═════ Exercise passage ═════

Alaska Sens. Ted Stevens and Lisa Murkowski and Hawaii Sens. Daniel Akaka and Daniel Inouye today introduced the Arctic Coastal Plain Domestic Energy Security Act of 2005. The bill, intended to accompany a reconciliation act provision to open the coastal plain to energy development, codifies all of the environmental and economic provisions that have been proposed over the years to protect the environment, wildlife and residents of the coastal plain from impacts should oil or gas be discovered in the area.
“While Congress, as part of the reconciliation process, will clearly express its intent that full environmental and economic protections be provided to the Arctic coastal plain, this legislation is intended to go one step further and to codify those protections and aid. It simply is an insurance policy that protects the environment and the residents of Alaska when ANWR development proceeds,” said Sen. Murkowski, who sponsored the bill.
“We’ve been after this for more than 20 years and now Congress is prepared to open the Arctic coastal plain to oil and gas development,” said Sen. Stevens. “We believe this is the greatest reservoir for oil and gas on the North American continent so it really must be explored and developed. This bill codifies our commitment to the Alaska community and the nation that exploration will be done in a safe and responsible manner."
The measure, similar to traditional House-passed legislation to open the Arctic National Wildlife Refuge to limited development, includes a host of environmental stipulations. It requires that no more than 2,000 acres of the surface of the entire coastal plain – both federal and Native-owned lands -- be impacted by development, that development can result in no “significant adverse impacts” on the coastal plain and that the “best commercially available technology” be employed.
The bill allows the Secretary to designate up to 45,000 acres of the coastal plain as special areas for protection and specifically requires that the 4,000-acre Sadlerochit Spring area be protected for wildlife. It requires that directional drilling be used to minimize surface impacts and includes other restrictions such as seasonal drilling limitations that will prevent impact on caribou and other migratory animals during the Arctic summer.
The bill, which requires that efforts be made to work out Project Labor Agreements to guarantee that Alaska workers benefit from opening of the coastal plain, also sets up a mitigation impact fund to provide aid to communities affected by oil development, most likely the City of Kaktovik and the North Slope Borough.

═════

(Directions):
a - According to the passage on the Arctic coastal plain bill, what is the maximum surface acreage that development may impact?
b - Write out part of the passage on the Arctic coastal plain bill word for word, beginning at the words "The bill allows" and stopping after the words "North Slope Borough.".
c - Pick up the passage on the Arctic coastal plain bill after its final sentence and carry it further.

═════ Supplied material ═════

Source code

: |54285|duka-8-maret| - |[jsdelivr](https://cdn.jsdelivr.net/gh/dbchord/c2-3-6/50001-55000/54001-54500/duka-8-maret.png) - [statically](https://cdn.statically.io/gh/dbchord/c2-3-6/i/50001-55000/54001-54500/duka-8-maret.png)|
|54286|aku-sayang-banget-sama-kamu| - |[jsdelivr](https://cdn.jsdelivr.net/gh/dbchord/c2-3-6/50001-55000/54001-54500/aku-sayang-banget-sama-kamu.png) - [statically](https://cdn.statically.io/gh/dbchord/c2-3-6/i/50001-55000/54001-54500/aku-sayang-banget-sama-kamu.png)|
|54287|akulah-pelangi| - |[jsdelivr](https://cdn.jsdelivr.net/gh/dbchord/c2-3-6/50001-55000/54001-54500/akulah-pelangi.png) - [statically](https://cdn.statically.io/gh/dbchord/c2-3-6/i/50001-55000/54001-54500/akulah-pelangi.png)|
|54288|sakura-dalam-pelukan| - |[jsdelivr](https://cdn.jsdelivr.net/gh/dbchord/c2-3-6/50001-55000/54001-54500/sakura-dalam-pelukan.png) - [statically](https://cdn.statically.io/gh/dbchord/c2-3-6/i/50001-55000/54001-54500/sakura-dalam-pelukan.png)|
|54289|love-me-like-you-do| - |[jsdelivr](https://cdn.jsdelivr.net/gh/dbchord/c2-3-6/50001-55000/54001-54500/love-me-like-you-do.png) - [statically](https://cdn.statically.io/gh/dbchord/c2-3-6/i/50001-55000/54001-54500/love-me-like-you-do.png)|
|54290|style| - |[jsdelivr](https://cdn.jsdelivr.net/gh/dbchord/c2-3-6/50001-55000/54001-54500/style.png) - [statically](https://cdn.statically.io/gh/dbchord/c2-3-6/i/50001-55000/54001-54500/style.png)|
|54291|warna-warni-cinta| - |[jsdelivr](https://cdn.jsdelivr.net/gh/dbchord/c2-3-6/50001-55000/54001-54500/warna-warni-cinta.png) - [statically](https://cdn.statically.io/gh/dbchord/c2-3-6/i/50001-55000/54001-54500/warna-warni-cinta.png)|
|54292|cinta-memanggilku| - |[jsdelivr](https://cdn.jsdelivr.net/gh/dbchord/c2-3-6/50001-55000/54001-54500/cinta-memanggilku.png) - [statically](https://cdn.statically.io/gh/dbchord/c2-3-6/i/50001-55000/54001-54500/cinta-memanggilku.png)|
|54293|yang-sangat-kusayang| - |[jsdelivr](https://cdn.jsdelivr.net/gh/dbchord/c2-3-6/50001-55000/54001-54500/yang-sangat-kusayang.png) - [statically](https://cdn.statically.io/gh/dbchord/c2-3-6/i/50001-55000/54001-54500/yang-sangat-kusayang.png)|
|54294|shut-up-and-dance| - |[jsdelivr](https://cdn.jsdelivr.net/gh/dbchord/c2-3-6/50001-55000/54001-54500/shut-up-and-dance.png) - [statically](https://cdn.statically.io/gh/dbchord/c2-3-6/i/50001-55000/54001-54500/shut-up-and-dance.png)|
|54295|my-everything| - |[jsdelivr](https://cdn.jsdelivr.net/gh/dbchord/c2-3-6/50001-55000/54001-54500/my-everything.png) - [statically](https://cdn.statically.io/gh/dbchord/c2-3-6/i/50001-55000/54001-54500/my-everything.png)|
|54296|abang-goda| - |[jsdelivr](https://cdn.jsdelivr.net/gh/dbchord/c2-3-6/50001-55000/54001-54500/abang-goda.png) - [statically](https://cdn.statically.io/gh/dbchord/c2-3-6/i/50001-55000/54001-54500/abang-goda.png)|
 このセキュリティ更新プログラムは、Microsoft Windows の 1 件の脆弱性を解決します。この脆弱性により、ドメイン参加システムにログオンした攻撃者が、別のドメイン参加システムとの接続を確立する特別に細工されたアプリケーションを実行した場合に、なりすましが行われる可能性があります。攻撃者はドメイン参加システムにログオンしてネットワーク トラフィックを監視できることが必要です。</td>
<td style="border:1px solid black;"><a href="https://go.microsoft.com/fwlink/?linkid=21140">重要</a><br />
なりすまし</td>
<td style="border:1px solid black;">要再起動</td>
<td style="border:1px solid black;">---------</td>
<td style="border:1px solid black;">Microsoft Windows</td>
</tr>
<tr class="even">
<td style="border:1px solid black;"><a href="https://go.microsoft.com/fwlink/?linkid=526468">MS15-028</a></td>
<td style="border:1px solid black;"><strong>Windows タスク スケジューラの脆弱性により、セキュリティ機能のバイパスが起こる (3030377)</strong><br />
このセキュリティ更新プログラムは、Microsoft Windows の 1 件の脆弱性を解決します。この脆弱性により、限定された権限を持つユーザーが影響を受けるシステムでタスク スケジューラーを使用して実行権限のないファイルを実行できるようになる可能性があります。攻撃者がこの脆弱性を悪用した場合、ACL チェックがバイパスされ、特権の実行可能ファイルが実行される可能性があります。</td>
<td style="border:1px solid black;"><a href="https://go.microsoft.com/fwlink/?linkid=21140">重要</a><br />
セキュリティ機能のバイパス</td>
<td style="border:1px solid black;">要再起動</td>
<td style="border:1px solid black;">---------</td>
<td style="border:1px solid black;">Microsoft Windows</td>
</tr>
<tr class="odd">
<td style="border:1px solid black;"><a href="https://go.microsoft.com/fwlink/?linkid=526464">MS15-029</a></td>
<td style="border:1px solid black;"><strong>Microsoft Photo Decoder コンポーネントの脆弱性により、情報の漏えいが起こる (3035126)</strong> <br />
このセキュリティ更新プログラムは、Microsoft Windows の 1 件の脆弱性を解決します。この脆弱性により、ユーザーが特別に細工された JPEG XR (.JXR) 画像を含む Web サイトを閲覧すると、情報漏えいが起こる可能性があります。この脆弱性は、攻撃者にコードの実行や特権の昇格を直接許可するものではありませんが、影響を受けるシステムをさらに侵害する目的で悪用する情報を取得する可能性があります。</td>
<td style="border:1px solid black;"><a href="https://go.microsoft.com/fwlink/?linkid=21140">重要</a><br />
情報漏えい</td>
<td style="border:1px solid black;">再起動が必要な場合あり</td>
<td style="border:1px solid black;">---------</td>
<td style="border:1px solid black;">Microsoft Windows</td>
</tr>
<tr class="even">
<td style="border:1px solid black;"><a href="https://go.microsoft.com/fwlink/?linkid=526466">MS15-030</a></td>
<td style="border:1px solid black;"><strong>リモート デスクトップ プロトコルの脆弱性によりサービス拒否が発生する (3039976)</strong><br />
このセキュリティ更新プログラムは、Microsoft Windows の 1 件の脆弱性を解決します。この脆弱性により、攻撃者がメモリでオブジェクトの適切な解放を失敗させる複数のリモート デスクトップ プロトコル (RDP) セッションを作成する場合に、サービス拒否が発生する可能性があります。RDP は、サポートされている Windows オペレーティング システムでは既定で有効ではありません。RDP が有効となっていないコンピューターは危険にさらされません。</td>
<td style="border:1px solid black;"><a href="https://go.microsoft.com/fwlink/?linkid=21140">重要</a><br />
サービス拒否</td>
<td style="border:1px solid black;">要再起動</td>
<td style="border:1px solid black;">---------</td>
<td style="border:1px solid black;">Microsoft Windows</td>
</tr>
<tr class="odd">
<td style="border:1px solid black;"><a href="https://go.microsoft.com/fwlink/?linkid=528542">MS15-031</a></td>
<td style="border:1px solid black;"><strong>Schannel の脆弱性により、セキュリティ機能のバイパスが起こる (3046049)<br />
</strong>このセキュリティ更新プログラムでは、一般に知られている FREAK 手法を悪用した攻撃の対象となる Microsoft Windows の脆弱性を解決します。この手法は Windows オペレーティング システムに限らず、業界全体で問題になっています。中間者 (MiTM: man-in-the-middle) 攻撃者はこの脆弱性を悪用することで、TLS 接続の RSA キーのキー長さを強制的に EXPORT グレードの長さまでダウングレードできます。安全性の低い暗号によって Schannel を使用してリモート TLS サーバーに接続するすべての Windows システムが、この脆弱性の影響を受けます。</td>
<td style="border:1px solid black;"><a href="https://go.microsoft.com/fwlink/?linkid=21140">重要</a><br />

═════

(Responses for each task):
a - No more than 2,000 acres of the entire coastal plain's surface.

b -
The bill allows the Secretary to designate up to 45,000 acres of the coastal plain as special areas for protection and specifically requires that the 4,000-acre Sadlerochit Spring area be protected for wildlife. It requires that directional drilling be used to minimize surface impacts and includes other restrictions such as seasonal drilling limitations that will prevent impact on caribou and other migratory animals during the Arctic summer.
The bill, which requires that efforts be made to work out Project Labor Agreements to guarantee that Alaska workers benefit from opening of the coastal plain, also sets up a mitigation impact fund to provide aid to communities affected by oil development, most likely the City of Kaktovik and the North Slope Borough.

c -
The bill, which duplicates many of the provisions to open ANWR contained in proposed Reconciliation Act provisions, also clarifies that all Native-owned lands can be opened to oil development, but that they must also be opened under terms of the 2,000-acre surface disturbance limitation contained in the bill. The language also conveys the last 2,000 acres of lands owed to the Kaktovik Inupiat Corp. and the Arctic Slope Regional Corp. stemming from the 1971 Alaska Native Claims Settlement Act.
The bill also calls for the Secretary of the Interior to consult with Alaskans and Kaktovik residents to gain their advice and knowledge before approving development activities on the coastal plain. To facilitate that consultation, the bill creates a State coordinator to be appointed by the Governor and requires that the government pay for a local coordination office to be opened in Kaktovik to make it easier for North Slope residents to express their viewpoints on development to federal agencies.
The Senators said their hope is that this measure will be widely seen as a reasonable clarification of authority and passed by Congress after the main Reconciliation Act clears, opening ANWR to development later this fall.
“Our hope would be that all sides would agree that these provisions make sense to implement provisions to open ANWR. The environmental provisions can be done administratively by the Secretary based upon the authority in the Reconciliation Act, but still spelling out the provisions are useful for the peace of mind of all concerned,” said Murkowski.
“For years there has been general agreement on many of the environmental safeguards that should be in place when ANWR is opened. This measure simply spells out those provisions that are vital to make sure that modern technology is used to limit the effects of development on wildlife and the residents of the coastal plain,” she said.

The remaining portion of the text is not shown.